Management of DAA includes a thorough evaluation of the heart to rule out additional congenital anomalies. Either a CT scan or a barium upper gastrointestinal series is indicated to determine the effect on the trachea and esophagus. Surgical intervention is indicated in all cases with respiratory symptoms or in cases with cardiac or tracheal abnormalities detected on imaging. Surgical intervention involves access to the aorta, usually via a posterolateral approach, although an anterior approach is often needed if additional cardiac anomalies need to be repaired concomitantly (Ruzmetov, Vijay, Rodefeld, Turrentine, & Brown, 2009). The nondominant portion of the vascular ring is ligated and cut. In addition, any additional fibrous bands are divided to completely mobilize the trachea and esophagus. Care must be taken to ensure that the perfusion of the carotid arteries and all limbs are checked after clamping the vessels that are to be divided before they are ligated and cut.
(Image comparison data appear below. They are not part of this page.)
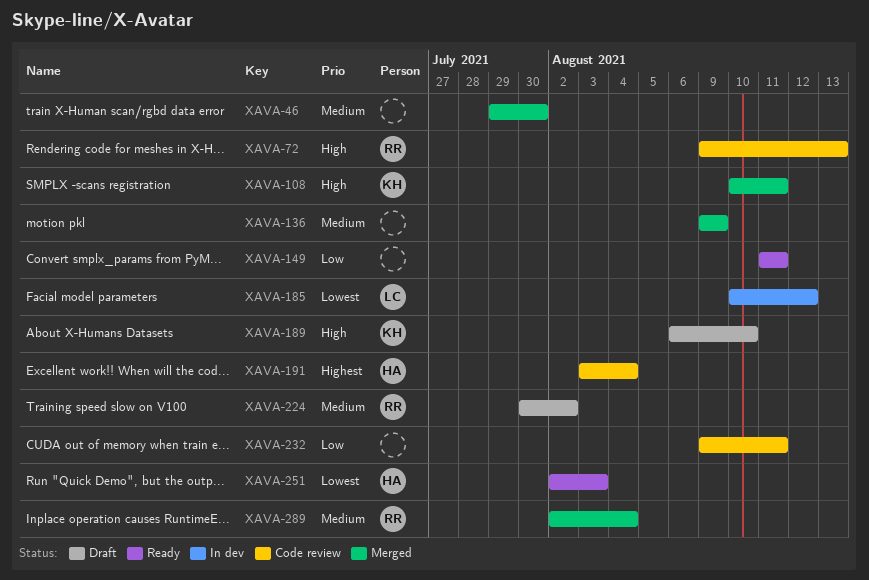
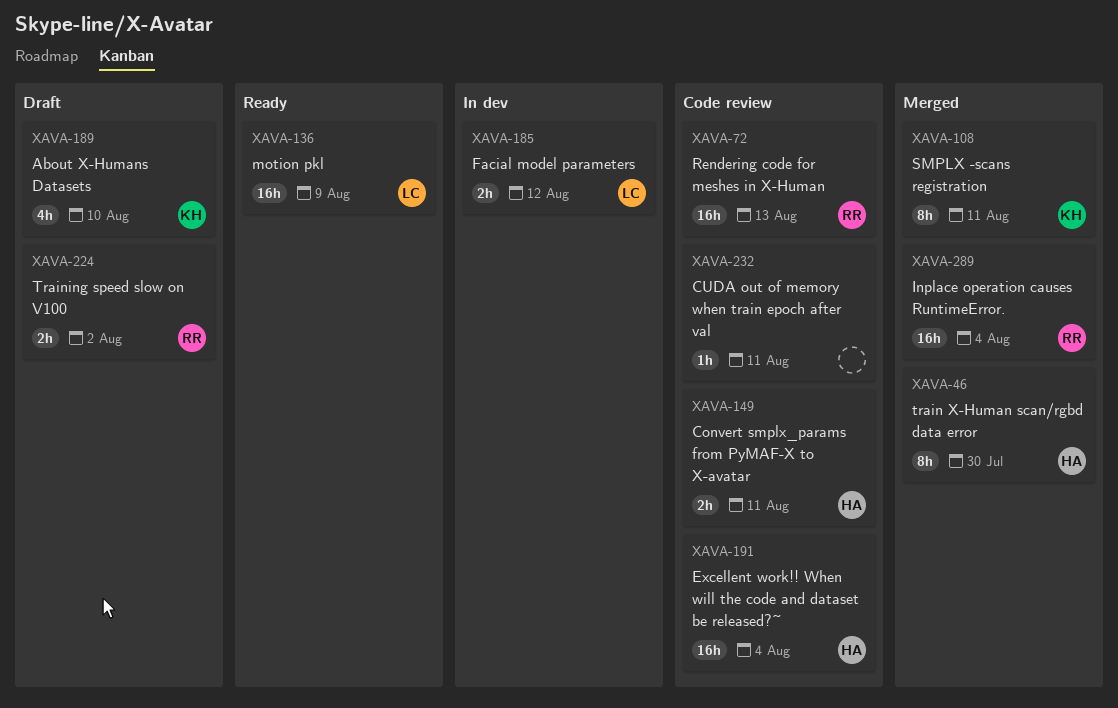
XAVA-46, owner: none -> HA
XAVA-136, status: Merged -> Ready
XAVA-136, owner: none -> LC
XAVA-149, status: Ready -> Code review
XAVA-149, owner: none -> HA
XAVA-251: present -> none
Surgical complications can include bleeding, pleural effusion, and chylothorax. One group of thoracic surgeons who described a 22-year experience of managing patients with vascular rings reported a 10.3% incidence of chylothorax among their patients (Adams & Cipolla, 2011). Thoracic duct leaks close spontaneously in 50% of patients. Management of chylothorax is based on treating the underlying cause, decreasing chyle production, draining and obliterating the pleural space, providing appropriate fluid and nutritional replacement, and providing respiratory care. Chyle production is reduced by either instituting total parental nutrition or having children follow a fat-restricted oral diet supplemented with medium-chain triglycerides. The child in this case study required chest tube drainage, dietary management, and diuretic therapy to resolve her postoperative episodes of chylothorax and pleural effusion.